Vergiftungssymptome zeigen sich in Unruhe, Verwirrtheit, Herzrhythmusstörungen, Bewusstlosigkeit und Tod durch Atemlähmung. Da einige Inhaltsstoffe die Nerven irreversibel schädigen, bleiben nach einer Vergiftung oft Verhaltensstörungen und Gedächtnisverlust zurück.

Indikationen

Anwendungsgebiete für das Bilsenkraut waren Krampfzustände im Bereich des Magen-Darm-Traktes, besonders Koliken. Äußerlich wurde Bildsenkraut als Schmerzmittel zu Einreibungen verwendet. Das Deutsche Arzneibuch 6 (Ausgabe 1926) enthält noch eine Vorschrift für Bilsenkrautöl: Aus den getrockneten Blättern wird ein 10-prozentiger Ölauszug hergestellt, der bei Narben und zur Stillung von rheumatischen oder Nerven-Schmerzen eingesetzt wird.

Indikationen nach Monografien

Wegen der geringen therapeutischen Breite (starke Giftwirkung der Tropanalkaloide) wird Bilsenkraut heute nicht mehr verwendet. Die Alkaloide (Hyoscyamin, Scopolamin) sind in reiner Form stark wirksame Arzneimittel. Für eine phytotherapeutische Verwendung von Bilsenkraut gibt es keine wissenschaftlichen Erkenntnisse, weshalb das HMPC die Ausarbeitung einer Monografie bereits im Jahre 2011 eingestellt hat. Auch die ESCOP hat keine Monografie erstellt. In der Monografie der Kommission E von 1988 lautet das Anwendungsgebiet: Krampfzustände im Bereich des Gastrointestinaltraktes. Nach heutigen Erkenntnissen soll Bilsenkraut phytotherapeutisch jedoch nicht mehr zur Anwendung kommen.

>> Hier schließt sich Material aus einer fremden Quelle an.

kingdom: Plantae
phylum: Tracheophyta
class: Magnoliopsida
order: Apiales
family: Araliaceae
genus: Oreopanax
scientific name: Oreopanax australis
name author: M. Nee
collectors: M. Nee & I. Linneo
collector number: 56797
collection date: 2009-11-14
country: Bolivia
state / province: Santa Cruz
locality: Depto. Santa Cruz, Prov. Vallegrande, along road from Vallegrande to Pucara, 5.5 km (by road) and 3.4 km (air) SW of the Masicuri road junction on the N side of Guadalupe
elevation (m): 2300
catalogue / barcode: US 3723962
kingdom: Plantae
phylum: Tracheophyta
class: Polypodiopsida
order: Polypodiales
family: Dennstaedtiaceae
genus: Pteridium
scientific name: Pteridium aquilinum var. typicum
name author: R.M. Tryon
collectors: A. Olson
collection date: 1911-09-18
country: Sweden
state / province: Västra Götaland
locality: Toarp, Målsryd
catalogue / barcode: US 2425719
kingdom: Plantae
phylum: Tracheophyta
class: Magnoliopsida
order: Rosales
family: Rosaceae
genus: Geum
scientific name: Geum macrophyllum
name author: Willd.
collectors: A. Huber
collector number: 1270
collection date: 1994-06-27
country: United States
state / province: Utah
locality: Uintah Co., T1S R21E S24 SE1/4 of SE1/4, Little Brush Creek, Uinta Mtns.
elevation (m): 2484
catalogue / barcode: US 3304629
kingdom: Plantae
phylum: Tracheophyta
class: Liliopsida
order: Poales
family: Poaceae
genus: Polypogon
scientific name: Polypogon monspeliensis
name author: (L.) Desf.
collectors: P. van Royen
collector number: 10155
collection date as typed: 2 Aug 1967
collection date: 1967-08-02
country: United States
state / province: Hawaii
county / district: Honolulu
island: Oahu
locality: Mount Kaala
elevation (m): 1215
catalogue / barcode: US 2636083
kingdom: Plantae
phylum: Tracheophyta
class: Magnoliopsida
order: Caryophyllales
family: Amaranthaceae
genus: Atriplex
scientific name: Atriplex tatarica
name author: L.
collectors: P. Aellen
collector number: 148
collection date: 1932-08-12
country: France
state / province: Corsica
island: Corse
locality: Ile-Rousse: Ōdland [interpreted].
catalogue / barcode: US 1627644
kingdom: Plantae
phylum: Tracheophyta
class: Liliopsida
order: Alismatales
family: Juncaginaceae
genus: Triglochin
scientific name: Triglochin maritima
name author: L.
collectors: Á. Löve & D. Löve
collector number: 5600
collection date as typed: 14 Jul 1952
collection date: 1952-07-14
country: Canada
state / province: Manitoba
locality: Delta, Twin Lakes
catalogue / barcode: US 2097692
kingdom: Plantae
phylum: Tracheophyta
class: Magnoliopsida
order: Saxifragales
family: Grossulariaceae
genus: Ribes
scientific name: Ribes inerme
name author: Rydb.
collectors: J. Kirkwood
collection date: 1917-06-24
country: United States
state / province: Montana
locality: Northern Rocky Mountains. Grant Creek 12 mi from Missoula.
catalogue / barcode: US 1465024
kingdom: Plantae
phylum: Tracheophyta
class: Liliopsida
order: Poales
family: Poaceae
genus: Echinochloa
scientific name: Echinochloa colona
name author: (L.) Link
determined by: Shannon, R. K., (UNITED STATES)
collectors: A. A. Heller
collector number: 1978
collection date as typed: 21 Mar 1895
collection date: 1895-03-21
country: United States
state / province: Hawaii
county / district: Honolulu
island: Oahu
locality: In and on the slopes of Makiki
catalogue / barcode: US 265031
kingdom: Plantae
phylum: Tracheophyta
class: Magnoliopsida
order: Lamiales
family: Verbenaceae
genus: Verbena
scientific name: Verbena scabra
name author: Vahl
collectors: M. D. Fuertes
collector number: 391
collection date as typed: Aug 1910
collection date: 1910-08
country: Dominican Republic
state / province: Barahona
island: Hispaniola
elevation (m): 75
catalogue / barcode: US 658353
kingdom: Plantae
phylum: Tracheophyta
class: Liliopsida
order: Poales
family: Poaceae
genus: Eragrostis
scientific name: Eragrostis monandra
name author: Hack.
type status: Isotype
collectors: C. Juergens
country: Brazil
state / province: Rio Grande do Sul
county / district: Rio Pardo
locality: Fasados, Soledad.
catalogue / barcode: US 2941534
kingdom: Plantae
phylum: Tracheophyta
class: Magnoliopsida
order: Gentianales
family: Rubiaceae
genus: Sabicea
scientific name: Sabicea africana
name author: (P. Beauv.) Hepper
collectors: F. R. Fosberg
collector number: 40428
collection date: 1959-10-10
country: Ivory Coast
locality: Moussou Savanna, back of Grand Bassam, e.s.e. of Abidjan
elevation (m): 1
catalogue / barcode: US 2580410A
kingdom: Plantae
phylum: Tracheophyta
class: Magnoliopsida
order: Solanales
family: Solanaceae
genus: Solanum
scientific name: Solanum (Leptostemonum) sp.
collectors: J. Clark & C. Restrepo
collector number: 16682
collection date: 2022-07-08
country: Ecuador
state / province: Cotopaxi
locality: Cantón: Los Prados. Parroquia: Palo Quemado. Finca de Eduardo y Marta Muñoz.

Anwendung in anderen Therapiebereichen

Hyoscyamus wird nur noch in der Homöopathie eingesetzt bei Unruhe, Erregungszuständen, Schlafstörungen und krampfartigen Zuständen von Lunge, Herz und Verdauungstrakt.

Behandlungsempfehlung

Fertigarzneimittel

Monopräparat: Buscopan®, ist verschreibungspflichtig.                  

Nebenwirkungen

Die toxische Dosis liegt bei 5 mg Scopolamin, es kommt bereits nach 10 Min. zu Verwirrung und Unruhe. Das Verhalten ist das eines Betrunkenen. Nach ½ Stunde tritt Schlaf ein. Noch größere Dosen rufen in wenigen Minuten völlige Bewusstlosigkeit hervor, nach mehreren Stunden tritt dann allmählich Erholung ein. Bei zu hoher Dosis tritt der Tod durch Atemlähmung ein.